▶ **Yönergeler**
[1] Tuvalet eğitimiyle ilgili metinde "Ve nitekim Çınar" ile "Duphalac kullanmaya başladık." arasındaki bölümü, bu iki ifade de dahil olmak üzere olduğu gibi yeniden yazın.
[2] Çınar'ın tuvalet eğitimini anlatan metnin devamını, son cümleden sonrasını yazarak sürdürün.

▶ **Verilen metin**
# # # #

Ve nitekim Çınar bu konuşmanın gecesinde kakasını yaptı: ama küloduna! Hiç müdahale etmedim. Bir ara, çişi de geldiği için tuvalete gitmek istedi, ama oturmadı. Çok komikti hali; bir yandan kaka yapıyor, bir yandan çişi de kaçırmasın diye "çiş yok, çiş yok; okulda yaptık bittiii, evde de yaptık bittiii" diyor. Haliyle kaçırınca, çok üzüldü. Neyse, teselli ettik, kakaları tuvalete birlikte döktük, "bay baaay kakalaaaaa" dedik...

Bu arada, doktor önerisiyle, barsak hareketlerini düzenlemek için Duphalac kullanmaya başladık.

# # # #

▶ **Kaynak veriler**
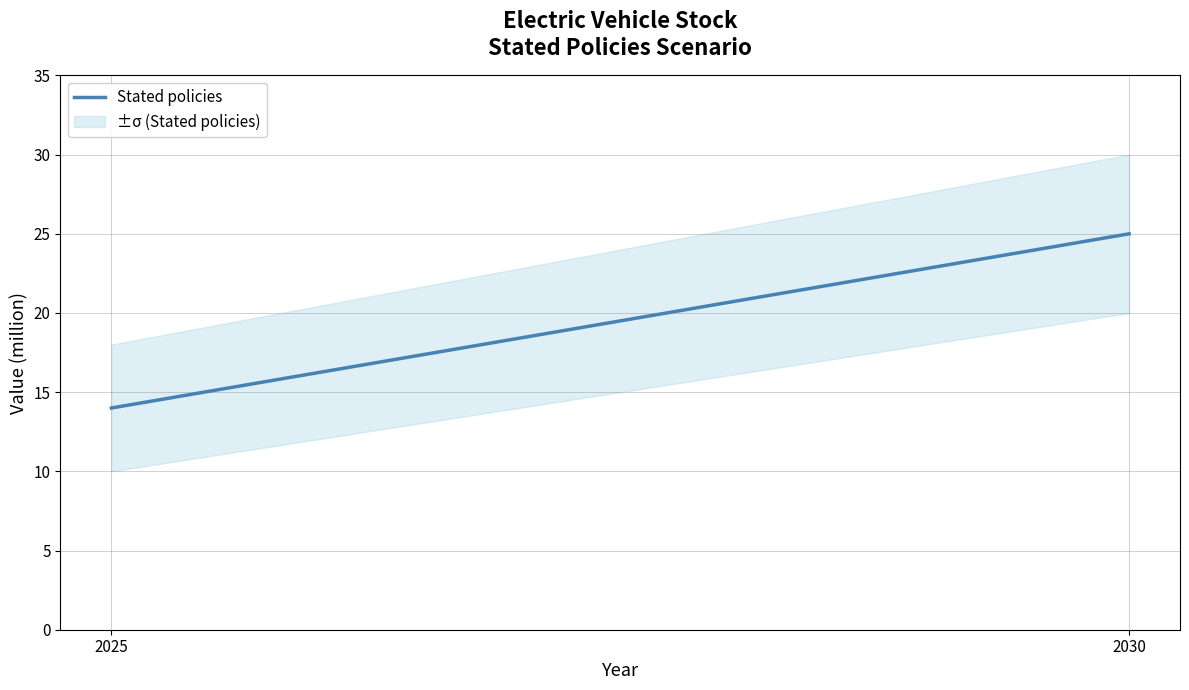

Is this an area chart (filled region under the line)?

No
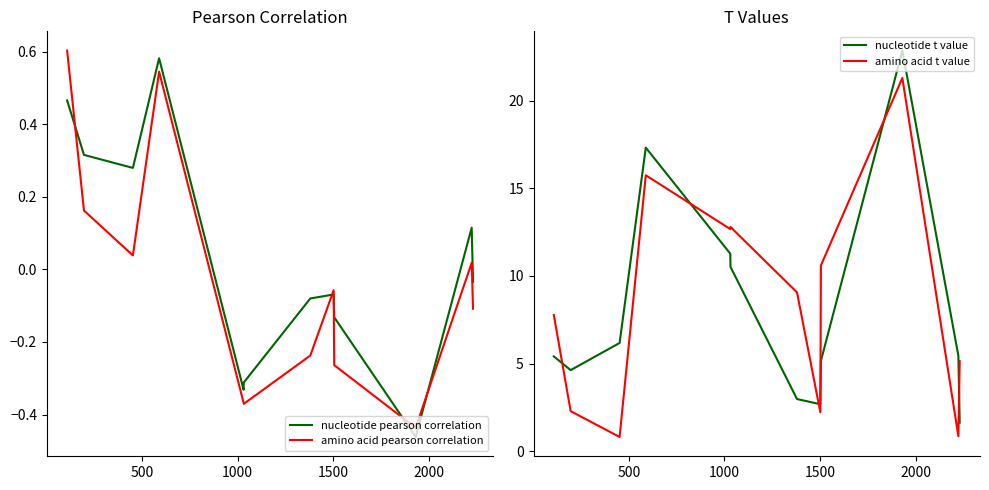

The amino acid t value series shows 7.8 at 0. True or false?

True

# # # #

▶ **Yanıtlar**
[1]
Ve nitekim Çınar bu konuşmanın gecesinde kakasını yaptı: ama küloduna! Hiç müdahale etmedim. Bir ara, çişi de geldiği için tuvalete gitmek istedi, ama oturmadı. Çok komikti hali; bir yandan kaka yapıyor, bir yandan çişi de kaçırmasın diye "çiş yok, çiş yok; okulda yaptık bittiii, evde de yaptık bittiii" diyor. Haliyle kaçırınca, çok üzüldü. Neyse, teselli ettik, kakaları tuvalete birlikte döktük, "bay baaay kakalaaaaa" dedik...

Bu arada, doktor önerisiyle, barsak hareketlerini düzenlemek için Duphalac kullanmaya başladık.

[2]
Ve günün asıl haberi, Çınar okula gittiği eşofman altıyla geri döndü! Ve evde de çişini yatana kadar söyledi...

Üçüncü gün raporu: Gittiği eşofman altıyla geri döndü; SIFIR KAZA! Ama kaka raporumuz henüz iç açıcı değil; küloda yapılan 1 adet kaka :)

13 Mayıs 2011, Cuma

Malum, gece o uyuduktan sonra bezini bağlıyoruz; sabah da açıyoruz. Sabah anneaneyle tuvalete girmişler, annemi beklerken birden "anane çiş, anane çiş" demeye başlamış ve fakat annem hemen kalkamadığı için bezine yapmış ve üzülmüş. Yani, bezin olduğunun farkında değil; ya da farkındaysa bile, oraya yapmak istemiyor! Yaşasın :)

Bugün okula hiç yedek götürmedik. Hayır, ukalalığımızdan değil tabii ki; okuldaki stok fazlası durumundan :)

Dördüncü gün raporu: sıfır kaza :) İyice ümitleniyoruz!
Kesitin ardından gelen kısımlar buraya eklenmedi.